DeepSeek V4 Paper Exposes FP4 Quantization Breakthrough for Trillion-Parameter MoE Architecture
DeepSeek has released the full technical paper for its V4 model, expanding on an earlier 58-page preview with substantial additional technical depth. The document outlines how the team achieved FP4 quantization-aware training (QAT) directly in late-stage training—a departure from conventional approaches that typically reserve quantization for post-training. The implementation quantizes Mixture-of-Experts (MoE) expert weights to FP4, targeting the main GPU memory consumer, while the QK path in the CSA indexer operates on FP4 activations. The result: a reported 2x speedup on QK selector operations while preserving 99.7% recall, with inference running natively on FP4 weights.

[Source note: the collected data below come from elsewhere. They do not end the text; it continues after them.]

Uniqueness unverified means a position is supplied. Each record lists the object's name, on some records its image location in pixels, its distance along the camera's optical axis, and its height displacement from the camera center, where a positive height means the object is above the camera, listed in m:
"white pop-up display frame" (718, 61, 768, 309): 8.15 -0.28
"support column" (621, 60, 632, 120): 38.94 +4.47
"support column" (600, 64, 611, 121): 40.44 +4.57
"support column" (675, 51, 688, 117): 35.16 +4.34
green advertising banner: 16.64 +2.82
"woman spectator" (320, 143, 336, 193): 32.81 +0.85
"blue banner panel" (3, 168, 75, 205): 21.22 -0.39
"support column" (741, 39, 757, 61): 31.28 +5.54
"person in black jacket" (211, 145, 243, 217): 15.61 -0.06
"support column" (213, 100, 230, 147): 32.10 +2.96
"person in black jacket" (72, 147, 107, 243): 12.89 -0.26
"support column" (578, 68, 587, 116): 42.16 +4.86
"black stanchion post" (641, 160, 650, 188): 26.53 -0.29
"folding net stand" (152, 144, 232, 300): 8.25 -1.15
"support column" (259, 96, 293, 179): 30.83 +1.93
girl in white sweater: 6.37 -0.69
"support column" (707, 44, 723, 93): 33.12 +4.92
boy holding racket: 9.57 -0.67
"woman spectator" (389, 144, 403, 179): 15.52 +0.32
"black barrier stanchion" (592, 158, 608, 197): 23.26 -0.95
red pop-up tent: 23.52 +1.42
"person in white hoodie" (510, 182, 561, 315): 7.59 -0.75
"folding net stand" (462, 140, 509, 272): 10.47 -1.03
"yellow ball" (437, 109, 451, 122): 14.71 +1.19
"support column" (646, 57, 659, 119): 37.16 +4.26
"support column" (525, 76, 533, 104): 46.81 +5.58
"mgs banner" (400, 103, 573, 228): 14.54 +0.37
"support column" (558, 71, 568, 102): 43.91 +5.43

The efficiency gains are significant. According to internal benchmarks, the V4-Pro variant achieves 27% of baseline FLOPs and 10% of baseline KV cache requirements for 1M context windows. The V4-Flash variant goes further, reaching just 10% of baseline FLOPs and 7% of baseline KV cache. These reductions address the core scaling bottleneck in large language model deployment, where memory bandwidth and cache size traditionally constrain inference throughput.
The paper also documents two mechanisms for maintaining training stability at trillion-parameter scale. Trillion-parameter MoE models face inherent risk of loss spikes and divergence during training. DeepSeek's first fix—anticipatory routing—involves deliberately desynchronizing main model and router parameter updates. At each training step, feature extraction uses the latest parameters while routing decisions rely on cached older weights. This architectural adjustment reduces the coupling between routing instability and model weight divergence. The full paper details a second stability mechanism that remains partially obscured in the source material, suggesting the release may invite further technical community analysis before the complete training methodology is publicly understood.